3.4 ROS and MMP-13 inhibition improves glucose-induced neurotoxicity
Glucose-dependent oxidative stress formation has been detected in mammalian keratinocytes 9, 26, and we previously showed in zebrafish that treatment with exogenous H2O2 induces mmp13 expression 10. We therefore asked whether also glucose-induced endogenous ROS/H2O2 induces mmp13 expression, and whether increased MMP-13 activity could underlie sensory axon degeneration, as it does in paclitaxel-treated animals 8. Quantification via qPCR following 6 days of glucose treatment (2–8dpf) showed that mmp13a expression, the zebrafish homolog of mammalian MMP13 (Fig. 4a), was significantly upregulated when compared with untreated controls. Co-administration of NAC, in contrast, led to mmp13a downregulation (Fig. 4a), suggesting that mmp13a expression is regulated by glucose-dependent H2O2 formation. Next, we pharmacologically inhibited ROS/H2O2 with N-acetylcysteine (NAC) and MMP-13 inhibitor (DB04760) in the presence of glucose over the course of 6 days (2–8dpf) to assess its effects on axons. First, we determined whether the inhibitors are toxic to zebrafish larvae in the presence of glucose. While treatment with glucose alone promoted the formation of cardiac edema and general unhealthiness of larval fish compared with untreated controls (Fig. 4b, c), NAC co-administration rescued these defects to some extent (Fig. 4d). Strikingly, co-treatment of larvae with glucose and DB04760 fully rescued the glucose-induced phenotypes (Fig. 5e). To further determine the effects of these inhibitors on sensory axons, we analyzed transgenic Tg(isl2b:GFP) animals in which sensory axons are fluorescently labeled. Unlike glucose treatment, which significantly reduced the number of sensory axon branches quantified in the distal caudal fin, NAC and DB04760 prevented glucose-induced neurotoxicity (Fig. 4f–j). Thus, ROS/H2O2 and MMP-13 appear to be downstream effectors of glucose and play a role in sensory axon degeneration.
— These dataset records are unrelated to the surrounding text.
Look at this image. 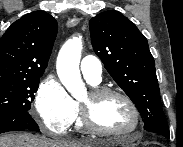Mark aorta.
<instances>
[{
    "label": "aorta",
    "instance_id": "obj_1",
    "mask_svg": "<svg viewBox=\"0 0 183 147\" xmlns=\"http://www.w3.org/2000/svg\"><path fill=\"white\" fill-rule=\"evenodd\" d=\"M81 50L82 38L80 36L69 39L62 46L56 65L61 83L75 98L83 95L86 90L79 70Z\"/></svg>",
    "mask_w": 183,
    "mask_h": 147
}]
</instances>
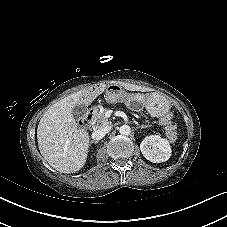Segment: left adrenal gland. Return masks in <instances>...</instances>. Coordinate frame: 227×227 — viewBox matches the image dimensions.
<instances>
[{
  "instance_id": "obj_1",
  "label": "left adrenal gland",
  "mask_w": 227,
  "mask_h": 227,
  "mask_svg": "<svg viewBox=\"0 0 227 227\" xmlns=\"http://www.w3.org/2000/svg\"><path fill=\"white\" fill-rule=\"evenodd\" d=\"M137 126H138V128H141V129L149 127V125H139V124H137Z\"/></svg>"
}]
</instances>
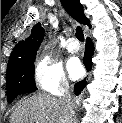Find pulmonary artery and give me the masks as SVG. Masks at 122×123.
I'll return each instance as SVG.
<instances>
[{
  "instance_id": "1",
  "label": "pulmonary artery",
  "mask_w": 122,
  "mask_h": 123,
  "mask_svg": "<svg viewBox=\"0 0 122 123\" xmlns=\"http://www.w3.org/2000/svg\"><path fill=\"white\" fill-rule=\"evenodd\" d=\"M79 43L75 38H69L67 40L66 43V49L70 52V53H76L79 51Z\"/></svg>"
}]
</instances>
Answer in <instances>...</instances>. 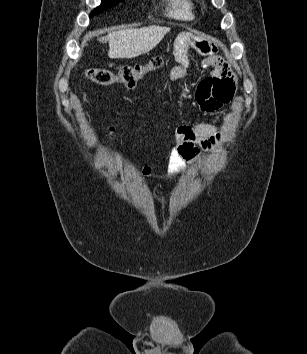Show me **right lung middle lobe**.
Here are the masks:
<instances>
[{
    "mask_svg": "<svg viewBox=\"0 0 307 354\" xmlns=\"http://www.w3.org/2000/svg\"><path fill=\"white\" fill-rule=\"evenodd\" d=\"M122 1H124V0H102L101 5L92 11L91 16L99 14L103 10H107L113 6H116L119 2H122Z\"/></svg>",
    "mask_w": 307,
    "mask_h": 354,
    "instance_id": "dd1d6c3e",
    "label": "right lung middle lobe"
}]
</instances>
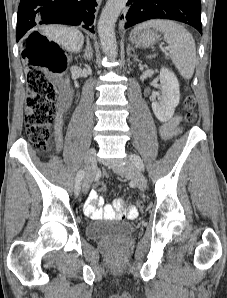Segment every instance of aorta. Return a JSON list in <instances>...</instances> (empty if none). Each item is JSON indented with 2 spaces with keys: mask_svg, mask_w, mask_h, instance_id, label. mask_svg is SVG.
Returning a JSON list of instances; mask_svg holds the SVG:
<instances>
[{
  "mask_svg": "<svg viewBox=\"0 0 227 298\" xmlns=\"http://www.w3.org/2000/svg\"><path fill=\"white\" fill-rule=\"evenodd\" d=\"M128 0H107L98 21V34L102 50L111 58L117 56L115 23Z\"/></svg>",
  "mask_w": 227,
  "mask_h": 298,
  "instance_id": "aorta-1",
  "label": "aorta"
}]
</instances>
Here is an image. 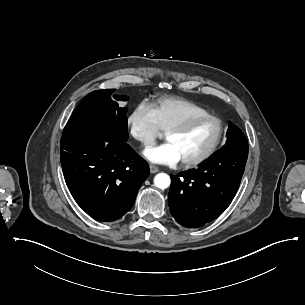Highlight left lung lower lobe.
Instances as JSON below:
<instances>
[{"mask_svg": "<svg viewBox=\"0 0 305 305\" xmlns=\"http://www.w3.org/2000/svg\"><path fill=\"white\" fill-rule=\"evenodd\" d=\"M248 157V145L222 148L198 169L171 176L170 212L184 227L198 228L222 214L232 202Z\"/></svg>", "mask_w": 305, "mask_h": 305, "instance_id": "obj_1", "label": "left lung lower lobe"}]
</instances>
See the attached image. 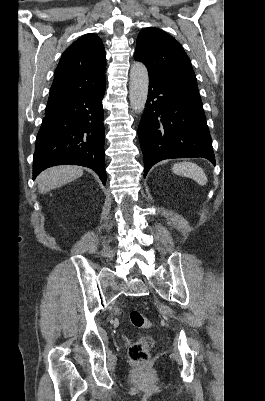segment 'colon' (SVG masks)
I'll return each mask as SVG.
<instances>
[{
    "label": "colon",
    "instance_id": "1",
    "mask_svg": "<svg viewBox=\"0 0 265 401\" xmlns=\"http://www.w3.org/2000/svg\"><path fill=\"white\" fill-rule=\"evenodd\" d=\"M129 320L137 328L148 329L151 326V322L138 310L130 312ZM152 347L153 338L149 335L143 336L130 346L128 351L129 358L136 365L143 366L149 360Z\"/></svg>",
    "mask_w": 265,
    "mask_h": 401
}]
</instances>
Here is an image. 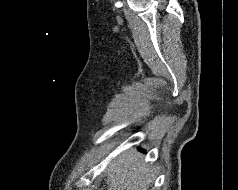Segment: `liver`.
Masks as SVG:
<instances>
[{"label": "liver", "mask_w": 238, "mask_h": 190, "mask_svg": "<svg viewBox=\"0 0 238 190\" xmlns=\"http://www.w3.org/2000/svg\"><path fill=\"white\" fill-rule=\"evenodd\" d=\"M143 156L130 149L108 166L107 190H148L154 180Z\"/></svg>", "instance_id": "6515ba94"}]
</instances>
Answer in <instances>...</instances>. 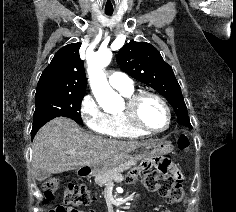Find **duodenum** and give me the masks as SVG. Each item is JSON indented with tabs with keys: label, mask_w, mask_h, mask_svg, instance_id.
<instances>
[{
	"label": "duodenum",
	"mask_w": 236,
	"mask_h": 212,
	"mask_svg": "<svg viewBox=\"0 0 236 212\" xmlns=\"http://www.w3.org/2000/svg\"><path fill=\"white\" fill-rule=\"evenodd\" d=\"M88 173H89L88 171H84V172H83L84 175H87Z\"/></svg>",
	"instance_id": "410a0bca"
}]
</instances>
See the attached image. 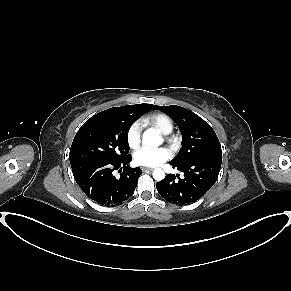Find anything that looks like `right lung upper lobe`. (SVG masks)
I'll return each instance as SVG.
<instances>
[{"instance_id": "obj_1", "label": "right lung upper lobe", "mask_w": 291, "mask_h": 291, "mask_svg": "<svg viewBox=\"0 0 291 291\" xmlns=\"http://www.w3.org/2000/svg\"><path fill=\"white\" fill-rule=\"evenodd\" d=\"M127 106L133 112V114L141 110H146V112H148L156 107V105H152V104H136V105H127Z\"/></svg>"}]
</instances>
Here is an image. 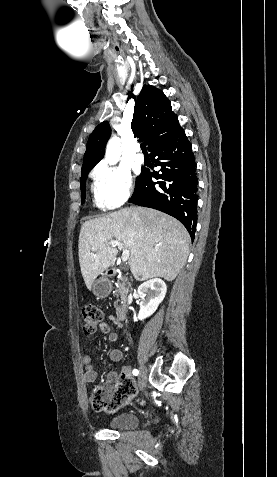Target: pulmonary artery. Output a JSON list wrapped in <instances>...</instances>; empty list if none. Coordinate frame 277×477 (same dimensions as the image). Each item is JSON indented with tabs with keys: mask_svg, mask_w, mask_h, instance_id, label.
I'll return each mask as SVG.
<instances>
[{
	"mask_svg": "<svg viewBox=\"0 0 277 477\" xmlns=\"http://www.w3.org/2000/svg\"><path fill=\"white\" fill-rule=\"evenodd\" d=\"M135 161L139 164L144 163V156L139 152V148H137V154L135 155Z\"/></svg>",
	"mask_w": 277,
	"mask_h": 477,
	"instance_id": "1",
	"label": "pulmonary artery"
}]
</instances>
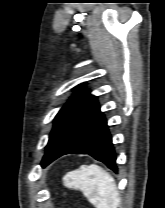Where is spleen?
Masks as SVG:
<instances>
[{
  "mask_svg": "<svg viewBox=\"0 0 165 208\" xmlns=\"http://www.w3.org/2000/svg\"><path fill=\"white\" fill-rule=\"evenodd\" d=\"M69 189L80 190L96 208H118L119 192L114 178L98 165H82L63 177Z\"/></svg>",
  "mask_w": 165,
  "mask_h": 208,
  "instance_id": "1",
  "label": "spleen"
}]
</instances>
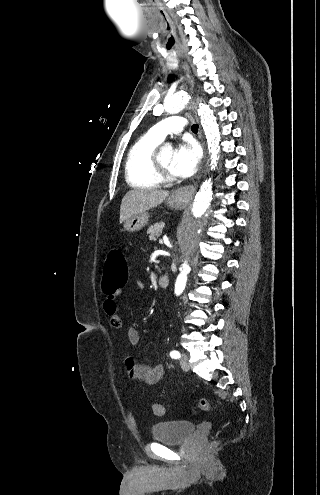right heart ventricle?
<instances>
[{
    "instance_id": "right-heart-ventricle-1",
    "label": "right heart ventricle",
    "mask_w": 320,
    "mask_h": 495,
    "mask_svg": "<svg viewBox=\"0 0 320 495\" xmlns=\"http://www.w3.org/2000/svg\"><path fill=\"white\" fill-rule=\"evenodd\" d=\"M160 143L161 140L148 132L131 145L125 161V177L129 185L153 189L161 184L153 165V154Z\"/></svg>"
}]
</instances>
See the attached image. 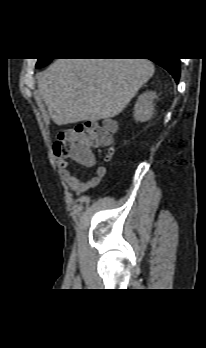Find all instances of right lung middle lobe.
<instances>
[{"instance_id": "dd1d6c3e", "label": "right lung middle lobe", "mask_w": 206, "mask_h": 348, "mask_svg": "<svg viewBox=\"0 0 206 348\" xmlns=\"http://www.w3.org/2000/svg\"><path fill=\"white\" fill-rule=\"evenodd\" d=\"M52 59H38V62L36 64V68H41L45 65H47Z\"/></svg>"}]
</instances>
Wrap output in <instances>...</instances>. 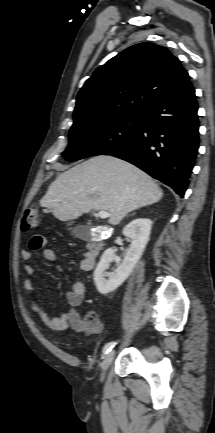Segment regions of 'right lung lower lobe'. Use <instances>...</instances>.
Here are the masks:
<instances>
[{"mask_svg":"<svg viewBox=\"0 0 215 433\" xmlns=\"http://www.w3.org/2000/svg\"><path fill=\"white\" fill-rule=\"evenodd\" d=\"M198 104L191 83L143 114L135 139L104 155L128 161L184 195L199 148Z\"/></svg>","mask_w":215,"mask_h":433,"instance_id":"obj_1","label":"right lung lower lobe"}]
</instances>
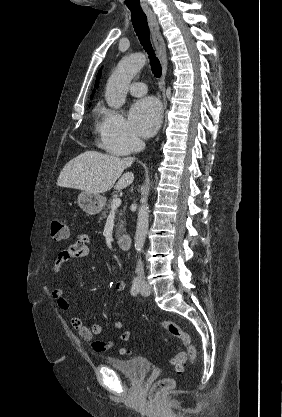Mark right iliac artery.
I'll use <instances>...</instances> for the list:
<instances>
[{
    "label": "right iliac artery",
    "instance_id": "obj_1",
    "mask_svg": "<svg viewBox=\"0 0 282 417\" xmlns=\"http://www.w3.org/2000/svg\"><path fill=\"white\" fill-rule=\"evenodd\" d=\"M139 281L138 280H134L131 286V290L130 293L132 296H136L139 293Z\"/></svg>",
    "mask_w": 282,
    "mask_h": 417
}]
</instances>
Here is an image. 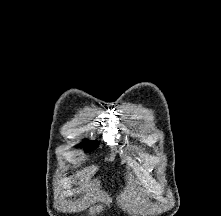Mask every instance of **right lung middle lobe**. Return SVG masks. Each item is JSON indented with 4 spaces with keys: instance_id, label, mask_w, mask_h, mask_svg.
I'll use <instances>...</instances> for the list:
<instances>
[{
    "instance_id": "dd1d6c3e",
    "label": "right lung middle lobe",
    "mask_w": 221,
    "mask_h": 216,
    "mask_svg": "<svg viewBox=\"0 0 221 216\" xmlns=\"http://www.w3.org/2000/svg\"><path fill=\"white\" fill-rule=\"evenodd\" d=\"M84 146L86 147L87 151H91L93 149H95L98 146V142L97 141H85Z\"/></svg>"
}]
</instances>
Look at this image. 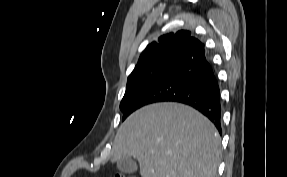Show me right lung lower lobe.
<instances>
[{"label": "right lung lower lobe", "instance_id": "98d812e1", "mask_svg": "<svg viewBox=\"0 0 287 177\" xmlns=\"http://www.w3.org/2000/svg\"><path fill=\"white\" fill-rule=\"evenodd\" d=\"M164 101L192 106L208 117L221 133L220 89L204 45L196 57L179 63L153 81L127 108L124 116L144 105Z\"/></svg>", "mask_w": 287, "mask_h": 177}]
</instances>
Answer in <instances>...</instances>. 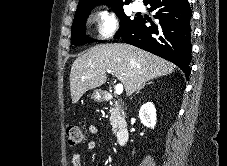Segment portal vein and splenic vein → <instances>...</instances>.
<instances>
[{
	"mask_svg": "<svg viewBox=\"0 0 227 166\" xmlns=\"http://www.w3.org/2000/svg\"><path fill=\"white\" fill-rule=\"evenodd\" d=\"M107 72L110 73V74L112 73L111 70H108ZM122 92H123V85L119 83V84H117V86L115 88V93L117 95H120V94H122Z\"/></svg>",
	"mask_w": 227,
	"mask_h": 166,
	"instance_id": "portal-vein-and-splenic-vein-1",
	"label": "portal vein and splenic vein"
}]
</instances>
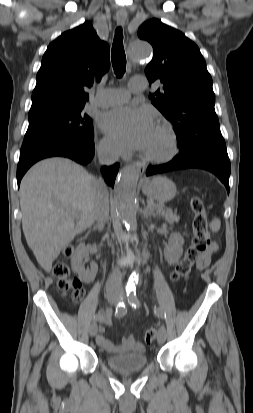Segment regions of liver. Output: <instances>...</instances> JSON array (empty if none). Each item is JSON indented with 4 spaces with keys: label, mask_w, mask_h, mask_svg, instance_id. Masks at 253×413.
Instances as JSON below:
<instances>
[{
    "label": "liver",
    "mask_w": 253,
    "mask_h": 413,
    "mask_svg": "<svg viewBox=\"0 0 253 413\" xmlns=\"http://www.w3.org/2000/svg\"><path fill=\"white\" fill-rule=\"evenodd\" d=\"M97 180L79 164L59 157L38 162L23 177L22 228L28 246L47 273L60 252L92 226Z\"/></svg>",
    "instance_id": "1"
}]
</instances>
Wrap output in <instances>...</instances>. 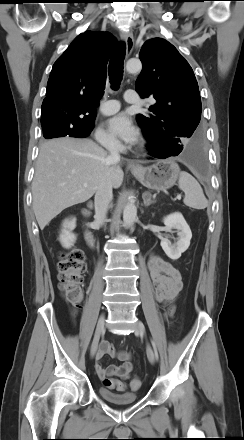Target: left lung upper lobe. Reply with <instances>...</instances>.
<instances>
[{
	"label": "left lung upper lobe",
	"mask_w": 244,
	"mask_h": 440,
	"mask_svg": "<svg viewBox=\"0 0 244 440\" xmlns=\"http://www.w3.org/2000/svg\"><path fill=\"white\" fill-rule=\"evenodd\" d=\"M142 71L136 80L141 97L152 96L151 115H137L143 132L166 146H182L184 138H198L202 105L198 83L188 62L162 38L145 42L140 54Z\"/></svg>",
	"instance_id": "left-lung-upper-lobe-1"
}]
</instances>
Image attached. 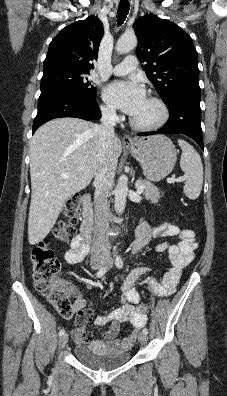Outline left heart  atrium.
<instances>
[{
	"instance_id": "obj_1",
	"label": "left heart atrium",
	"mask_w": 227,
	"mask_h": 396,
	"mask_svg": "<svg viewBox=\"0 0 227 396\" xmlns=\"http://www.w3.org/2000/svg\"><path fill=\"white\" fill-rule=\"evenodd\" d=\"M104 99L131 116L135 115L147 100L144 86L136 79L109 84L104 90Z\"/></svg>"
}]
</instances>
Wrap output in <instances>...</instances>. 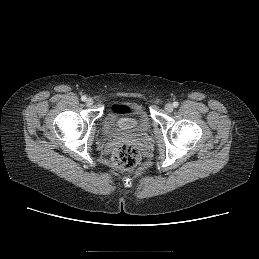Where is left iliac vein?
I'll return each mask as SVG.
<instances>
[{"instance_id":"1","label":"left iliac vein","mask_w":259,"mask_h":259,"mask_svg":"<svg viewBox=\"0 0 259 259\" xmlns=\"http://www.w3.org/2000/svg\"><path fill=\"white\" fill-rule=\"evenodd\" d=\"M164 109H165V111H167V112H172L173 109H174V107H173V105H172L171 103H167V104L165 105Z\"/></svg>"}]
</instances>
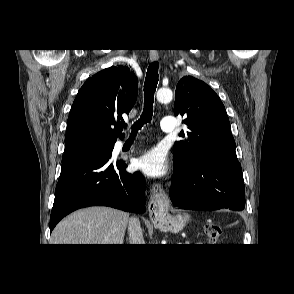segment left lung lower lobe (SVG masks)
<instances>
[{
  "instance_id": "left-lung-lower-lobe-1",
  "label": "left lung lower lobe",
  "mask_w": 294,
  "mask_h": 294,
  "mask_svg": "<svg viewBox=\"0 0 294 294\" xmlns=\"http://www.w3.org/2000/svg\"><path fill=\"white\" fill-rule=\"evenodd\" d=\"M175 181L169 195L174 206L187 210L240 211L245 187L239 161L211 159L185 165L174 159Z\"/></svg>"
}]
</instances>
3.5 MMP-13 inhibition improves diabetic neuropathy mice
To analyze whether the function of MMP-13 in diabetic neuropathy is conserved in mice, we fed mice with a high-fat/high-sugar diet, similar to 27. Groups of hyperglycemic mice were subsequently injected with either vehicle or the MMP-13 inhibitor, CL-82198 15. We previously demonstrated identical effects for DB04760 and CL-82198 in paclitaxel-induced neurotoxicity in zebrafish 8 and used CL-82198 in this study due to its common usage in other mouse models and effectiveness at 5mg/kg 8. Inhibition of MMP-13 resulted in a trend toward body weight reduction during the 14-day treatment period, which was however not significant (Fig. 5a). Glucose tolerance testing showed that the hyperglycemic state was preserved in both groups (Fig. 5b). Nevertheless, tactile sensitivity was significantly improved upon co-administration of the MMP-13 inhibitor, as measured using von Frey filaments (Fig. 5c). These findings suggest that MMP-13 inhibition reverses neuropathy symptoms but does not influence the diabetic state of animals. These findings are consistent with MMP-13 being expected to be a downstream target of glucose toxicity. Thus, inhibition of MMP-13 represents a potential treatment for neuropathy in diabetic patients.
4. Discussion
We developed a zebrafish model with which to study glucose-induced neurotoxicity in live animals using in vivo imaging. We show that glucose treatment induces sensory axon loss in the zebrafish caudal fin, similar to loss of axons in the distal extremities of diabetic patients. The neurotoxic effects of glucose can be explained by glucose-dependent increased ROS formation in the skin, which stimulates MMP-13 expression and renders the epidermis susceptible to mechanical stress (consistent with the formation of injuries in the distal caudal fin). Since unmyelinated axons are embedded in the matrix of the basal epidermis, damage to the matrix likely renders axons vulnerable to degeneration (Fig. 6). Given our finding that MMP-13 inhibition can prevent axon degeneration, this metalloproteinase may be a possible target in the treatment of diabetic neuropathy in humans. Additional studies are required to assess its precise functions in the stimulation of axon regeneration.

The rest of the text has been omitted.